┏━━

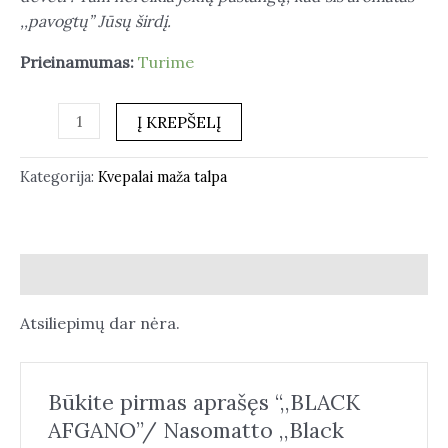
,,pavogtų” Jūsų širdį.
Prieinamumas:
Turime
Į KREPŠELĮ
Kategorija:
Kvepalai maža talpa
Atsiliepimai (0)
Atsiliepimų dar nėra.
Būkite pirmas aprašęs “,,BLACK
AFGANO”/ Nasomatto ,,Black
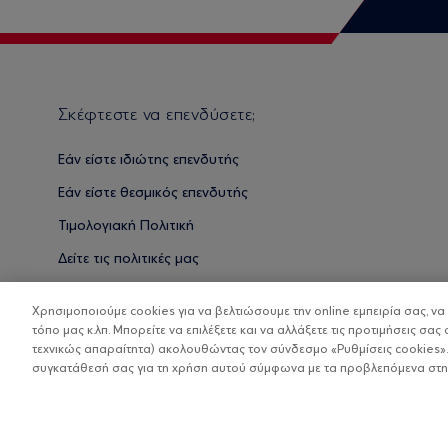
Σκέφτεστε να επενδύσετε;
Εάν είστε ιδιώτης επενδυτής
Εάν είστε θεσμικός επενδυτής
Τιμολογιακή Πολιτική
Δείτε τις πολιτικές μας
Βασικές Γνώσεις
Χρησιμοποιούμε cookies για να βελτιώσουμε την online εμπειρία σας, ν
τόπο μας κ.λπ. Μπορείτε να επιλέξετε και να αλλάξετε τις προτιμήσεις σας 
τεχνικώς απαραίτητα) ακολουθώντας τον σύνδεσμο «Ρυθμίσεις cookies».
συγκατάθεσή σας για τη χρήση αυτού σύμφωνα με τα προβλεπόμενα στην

┗━━
┏━━

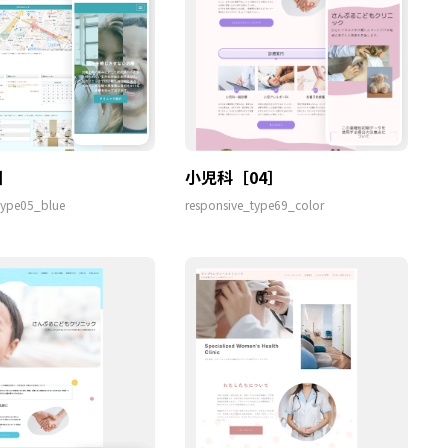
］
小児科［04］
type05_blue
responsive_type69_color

┗━━

EXERCISE OBJECTIVE:
Can you copy, word for word, the lines of the records above that run from the line containing "Σκέφτεστε να επενδύσετε;" through the line containing "συγκατάθεσή σας για", with both of those lines included?

WORKED SOLUTION:
Σκέφτεστε να επενδύσετε;
Εάν είστε ιδιώτης επενδυτής
Εάν είστε θεσμικός επενδυτής
Τιμολογιακή Πολιτική
Δείτε τις πολιτικές μας
Βασικές Γνώσεις
Χρησιμοποιούμε cookies για να βελτιώσουμε την online εμπειρία σας, ν
τόπο μας κ.λπ. Μπορείτε να επιλέξετε και να αλλάξετε τις προτιμήσεις σας 
τεχνικώς απαραίτητα) ακολουθώντας τον σύνδεσμο «Ρυθμίσεις cookies».
συγκατάθεσή σας για τη χρήση αυτού σύμφωνα με τα προβλεπόμενα στην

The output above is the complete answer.